* **Exercise directions**:
If a line holds the word "ayudará", copy it from the entries.

* **Data in this exercise**:
========================
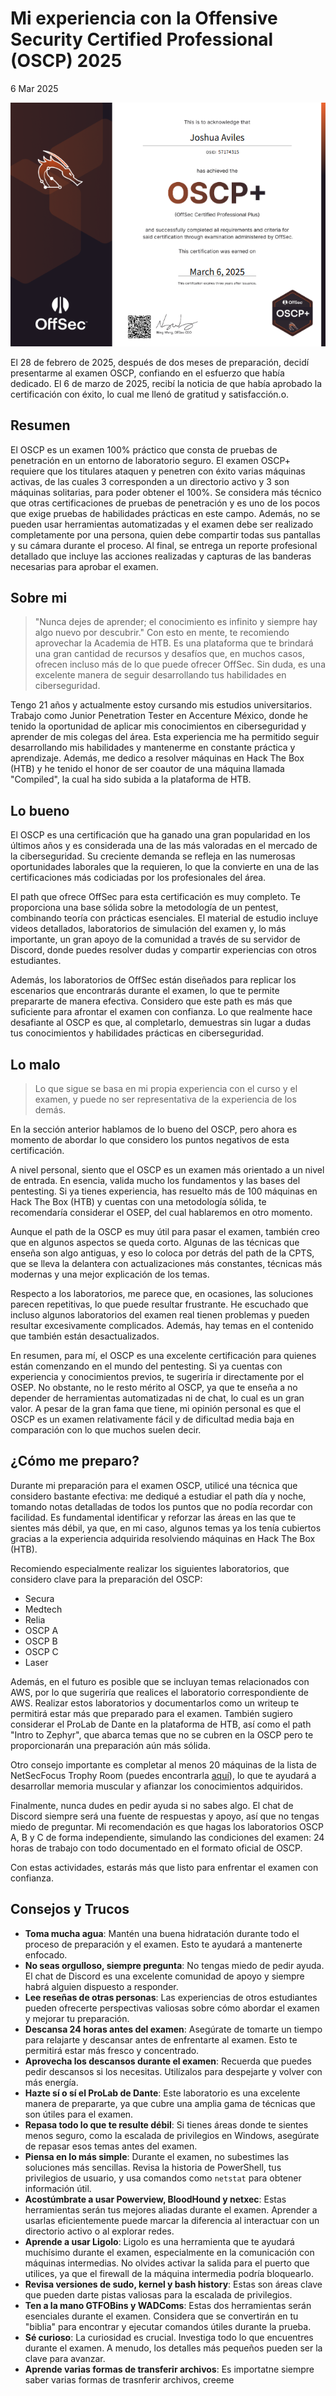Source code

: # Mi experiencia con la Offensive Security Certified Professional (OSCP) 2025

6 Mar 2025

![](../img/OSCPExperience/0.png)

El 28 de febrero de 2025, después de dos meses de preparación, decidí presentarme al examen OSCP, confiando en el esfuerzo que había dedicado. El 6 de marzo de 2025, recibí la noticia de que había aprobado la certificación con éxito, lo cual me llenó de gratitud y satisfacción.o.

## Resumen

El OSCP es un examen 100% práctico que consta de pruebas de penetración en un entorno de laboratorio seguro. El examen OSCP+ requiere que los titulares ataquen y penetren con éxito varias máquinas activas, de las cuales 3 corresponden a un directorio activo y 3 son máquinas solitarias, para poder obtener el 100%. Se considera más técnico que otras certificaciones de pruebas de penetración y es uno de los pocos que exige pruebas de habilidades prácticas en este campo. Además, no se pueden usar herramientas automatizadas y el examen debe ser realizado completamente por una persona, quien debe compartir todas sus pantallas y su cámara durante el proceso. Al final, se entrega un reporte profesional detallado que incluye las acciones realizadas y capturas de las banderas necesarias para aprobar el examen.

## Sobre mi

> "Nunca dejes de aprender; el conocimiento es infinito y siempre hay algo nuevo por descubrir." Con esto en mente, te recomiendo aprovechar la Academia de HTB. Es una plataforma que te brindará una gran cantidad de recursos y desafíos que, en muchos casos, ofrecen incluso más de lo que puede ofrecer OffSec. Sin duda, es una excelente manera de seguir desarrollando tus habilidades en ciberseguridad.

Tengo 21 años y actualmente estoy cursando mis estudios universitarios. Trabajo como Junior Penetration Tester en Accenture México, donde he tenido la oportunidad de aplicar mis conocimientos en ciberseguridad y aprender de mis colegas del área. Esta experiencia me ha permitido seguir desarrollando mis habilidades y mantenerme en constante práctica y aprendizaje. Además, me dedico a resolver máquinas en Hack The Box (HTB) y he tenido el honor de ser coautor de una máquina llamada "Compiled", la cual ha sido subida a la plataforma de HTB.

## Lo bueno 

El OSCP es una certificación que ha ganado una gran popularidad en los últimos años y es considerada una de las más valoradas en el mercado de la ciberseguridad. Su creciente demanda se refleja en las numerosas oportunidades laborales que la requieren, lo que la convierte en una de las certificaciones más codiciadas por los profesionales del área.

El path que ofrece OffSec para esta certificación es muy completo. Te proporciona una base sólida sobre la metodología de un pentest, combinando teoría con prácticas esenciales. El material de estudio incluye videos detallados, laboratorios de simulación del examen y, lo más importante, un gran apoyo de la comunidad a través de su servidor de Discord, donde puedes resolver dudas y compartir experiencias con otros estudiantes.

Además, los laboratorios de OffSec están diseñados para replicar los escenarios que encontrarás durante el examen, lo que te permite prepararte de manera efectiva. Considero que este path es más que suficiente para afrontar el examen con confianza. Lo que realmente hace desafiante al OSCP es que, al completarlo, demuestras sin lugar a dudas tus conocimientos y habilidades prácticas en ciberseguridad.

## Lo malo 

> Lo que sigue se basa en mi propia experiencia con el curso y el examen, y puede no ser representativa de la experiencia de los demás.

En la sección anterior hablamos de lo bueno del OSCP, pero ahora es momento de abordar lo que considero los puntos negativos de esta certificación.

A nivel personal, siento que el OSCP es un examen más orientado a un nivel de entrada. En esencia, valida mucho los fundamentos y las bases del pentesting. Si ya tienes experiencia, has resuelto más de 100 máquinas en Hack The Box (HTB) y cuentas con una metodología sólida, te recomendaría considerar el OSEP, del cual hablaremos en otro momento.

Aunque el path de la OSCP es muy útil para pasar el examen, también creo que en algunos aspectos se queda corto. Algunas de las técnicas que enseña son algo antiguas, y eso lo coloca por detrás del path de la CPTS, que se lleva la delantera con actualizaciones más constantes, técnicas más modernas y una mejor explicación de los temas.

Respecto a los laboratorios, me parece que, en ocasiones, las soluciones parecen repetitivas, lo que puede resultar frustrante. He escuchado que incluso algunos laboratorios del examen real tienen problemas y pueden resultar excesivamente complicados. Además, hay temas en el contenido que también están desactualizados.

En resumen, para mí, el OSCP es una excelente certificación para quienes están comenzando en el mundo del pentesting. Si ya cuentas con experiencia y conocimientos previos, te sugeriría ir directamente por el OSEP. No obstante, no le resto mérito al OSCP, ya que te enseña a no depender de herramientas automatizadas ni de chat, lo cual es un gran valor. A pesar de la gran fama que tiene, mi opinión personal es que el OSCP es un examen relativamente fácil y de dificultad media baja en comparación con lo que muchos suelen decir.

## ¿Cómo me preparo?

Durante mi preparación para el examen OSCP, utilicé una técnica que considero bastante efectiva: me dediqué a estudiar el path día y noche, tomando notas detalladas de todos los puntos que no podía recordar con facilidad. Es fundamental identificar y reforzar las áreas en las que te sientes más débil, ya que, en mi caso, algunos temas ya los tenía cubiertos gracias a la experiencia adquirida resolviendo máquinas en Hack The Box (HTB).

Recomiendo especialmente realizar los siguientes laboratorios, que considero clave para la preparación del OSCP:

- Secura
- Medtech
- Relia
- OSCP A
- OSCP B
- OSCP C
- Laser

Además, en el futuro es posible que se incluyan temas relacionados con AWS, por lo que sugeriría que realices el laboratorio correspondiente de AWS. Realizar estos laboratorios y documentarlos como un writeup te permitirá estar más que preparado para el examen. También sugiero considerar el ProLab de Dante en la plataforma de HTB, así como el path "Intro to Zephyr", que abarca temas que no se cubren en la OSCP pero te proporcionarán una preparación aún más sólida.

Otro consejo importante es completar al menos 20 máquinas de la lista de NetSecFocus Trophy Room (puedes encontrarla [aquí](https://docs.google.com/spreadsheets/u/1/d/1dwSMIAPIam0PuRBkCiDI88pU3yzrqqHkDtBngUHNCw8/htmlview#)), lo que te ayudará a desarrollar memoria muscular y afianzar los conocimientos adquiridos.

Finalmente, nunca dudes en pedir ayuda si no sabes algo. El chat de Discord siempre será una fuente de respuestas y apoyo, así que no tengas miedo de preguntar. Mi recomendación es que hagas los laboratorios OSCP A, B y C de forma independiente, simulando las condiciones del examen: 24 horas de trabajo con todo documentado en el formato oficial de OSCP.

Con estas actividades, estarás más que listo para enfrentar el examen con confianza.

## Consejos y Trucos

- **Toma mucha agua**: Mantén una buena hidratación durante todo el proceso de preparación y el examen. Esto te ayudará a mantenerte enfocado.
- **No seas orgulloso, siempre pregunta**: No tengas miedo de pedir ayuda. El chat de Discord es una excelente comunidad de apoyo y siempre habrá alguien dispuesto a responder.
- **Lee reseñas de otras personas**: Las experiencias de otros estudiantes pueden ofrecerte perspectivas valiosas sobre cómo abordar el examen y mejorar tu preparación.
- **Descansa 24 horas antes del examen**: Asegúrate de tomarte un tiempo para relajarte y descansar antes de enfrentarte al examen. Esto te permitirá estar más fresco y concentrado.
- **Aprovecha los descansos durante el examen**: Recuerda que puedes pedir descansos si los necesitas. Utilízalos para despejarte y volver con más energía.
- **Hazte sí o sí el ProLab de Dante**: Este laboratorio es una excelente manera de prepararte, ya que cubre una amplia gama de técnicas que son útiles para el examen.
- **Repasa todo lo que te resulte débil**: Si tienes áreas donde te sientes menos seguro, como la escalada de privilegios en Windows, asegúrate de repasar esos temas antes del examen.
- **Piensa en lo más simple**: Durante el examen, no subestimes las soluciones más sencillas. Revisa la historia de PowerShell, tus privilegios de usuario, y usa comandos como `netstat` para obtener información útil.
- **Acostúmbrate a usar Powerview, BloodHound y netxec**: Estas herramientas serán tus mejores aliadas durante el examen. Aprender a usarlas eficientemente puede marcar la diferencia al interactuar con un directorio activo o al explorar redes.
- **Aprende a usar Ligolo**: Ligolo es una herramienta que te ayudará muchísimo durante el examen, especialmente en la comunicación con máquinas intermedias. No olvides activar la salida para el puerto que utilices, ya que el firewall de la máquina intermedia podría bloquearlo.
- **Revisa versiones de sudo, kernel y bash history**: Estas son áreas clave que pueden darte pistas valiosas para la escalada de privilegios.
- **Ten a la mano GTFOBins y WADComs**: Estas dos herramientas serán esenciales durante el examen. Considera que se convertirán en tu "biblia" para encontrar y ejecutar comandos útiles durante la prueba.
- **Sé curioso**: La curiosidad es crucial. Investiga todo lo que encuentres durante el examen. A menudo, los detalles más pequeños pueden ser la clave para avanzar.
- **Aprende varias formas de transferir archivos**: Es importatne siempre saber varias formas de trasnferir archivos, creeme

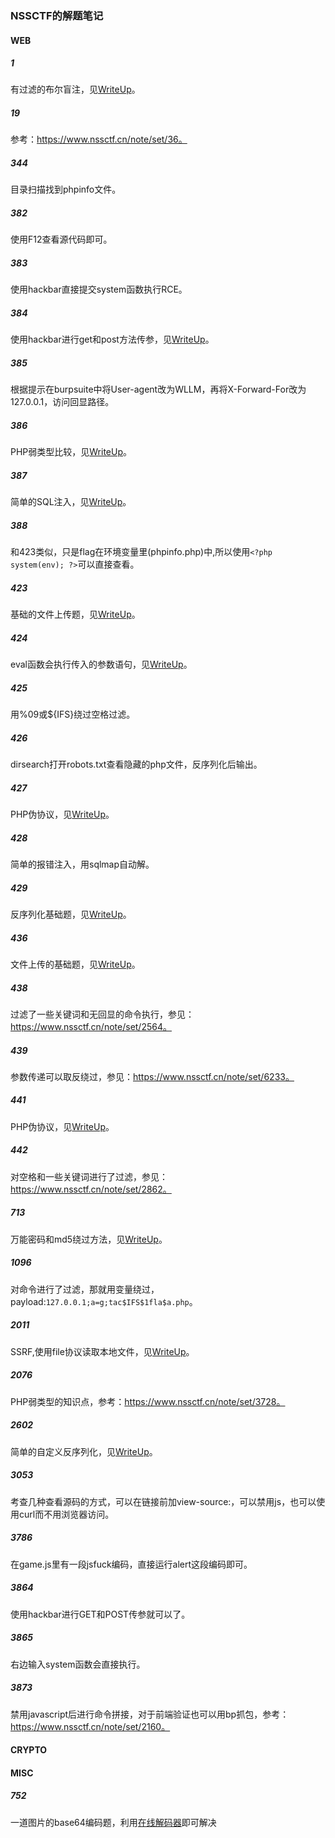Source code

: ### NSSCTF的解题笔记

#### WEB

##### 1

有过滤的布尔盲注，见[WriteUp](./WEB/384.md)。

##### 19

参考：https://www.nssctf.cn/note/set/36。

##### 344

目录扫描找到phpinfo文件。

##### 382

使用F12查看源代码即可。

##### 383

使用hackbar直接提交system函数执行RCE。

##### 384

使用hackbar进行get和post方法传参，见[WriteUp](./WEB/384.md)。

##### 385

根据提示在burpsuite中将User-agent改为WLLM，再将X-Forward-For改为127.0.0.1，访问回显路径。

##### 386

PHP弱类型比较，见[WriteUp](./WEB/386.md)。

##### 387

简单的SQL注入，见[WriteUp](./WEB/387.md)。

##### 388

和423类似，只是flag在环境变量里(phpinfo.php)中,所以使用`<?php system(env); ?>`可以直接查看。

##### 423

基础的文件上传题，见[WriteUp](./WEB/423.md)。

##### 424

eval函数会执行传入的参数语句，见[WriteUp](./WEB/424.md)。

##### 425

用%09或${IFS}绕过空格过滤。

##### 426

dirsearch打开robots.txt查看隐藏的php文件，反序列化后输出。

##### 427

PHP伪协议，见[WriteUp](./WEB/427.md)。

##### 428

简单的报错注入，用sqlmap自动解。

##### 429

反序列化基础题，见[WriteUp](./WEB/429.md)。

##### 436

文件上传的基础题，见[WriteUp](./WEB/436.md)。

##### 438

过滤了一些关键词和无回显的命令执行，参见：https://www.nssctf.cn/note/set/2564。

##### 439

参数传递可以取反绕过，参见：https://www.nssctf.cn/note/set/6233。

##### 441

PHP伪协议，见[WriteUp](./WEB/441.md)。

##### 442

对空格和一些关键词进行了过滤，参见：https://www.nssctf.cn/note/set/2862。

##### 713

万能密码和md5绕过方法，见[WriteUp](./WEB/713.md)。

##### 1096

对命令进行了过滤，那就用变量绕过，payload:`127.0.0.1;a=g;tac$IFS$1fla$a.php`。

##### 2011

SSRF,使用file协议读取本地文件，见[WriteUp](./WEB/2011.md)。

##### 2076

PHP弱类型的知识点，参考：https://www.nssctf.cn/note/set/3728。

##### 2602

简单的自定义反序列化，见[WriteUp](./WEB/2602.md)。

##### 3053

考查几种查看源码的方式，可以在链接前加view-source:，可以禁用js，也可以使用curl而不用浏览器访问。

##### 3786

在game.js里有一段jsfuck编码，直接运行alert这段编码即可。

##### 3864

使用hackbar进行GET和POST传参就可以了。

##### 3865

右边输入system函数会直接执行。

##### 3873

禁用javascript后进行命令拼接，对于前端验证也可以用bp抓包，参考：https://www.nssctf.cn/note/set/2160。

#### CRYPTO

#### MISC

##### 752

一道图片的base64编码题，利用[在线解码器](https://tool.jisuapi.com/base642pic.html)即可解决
========================
* **Task answer**:
Otro consejo importante es completar al menos 20 máquinas de la lista de NetSecFocus Trophy Room (puedes encontrarla [aquí](https://docs.google.com/spreadsheets/u/1/d/1dwSMIAPIam0PuRBkCiDI88pU3yzrqqHkDtBngUHNCw8/htmlview#)), lo que te ayudará a desarrollar memoria muscular y afianzar los conocimientos adquiridos.
- **Toma mucha agua**: Mantén una buena hidratación durante todo el proceso de preparación y el examen. Esto te ayudará a mantenerte enfocado.
- **Aprende a usar Ligolo**: Ligolo es una herramienta que te ayudará muchísimo durante el examen, especialmente en la comunicación con máquinas intermedias. No olvides activar la salida para el puerto que utilices, ya que el firewall de la máquina intermedia podría bloquearlo.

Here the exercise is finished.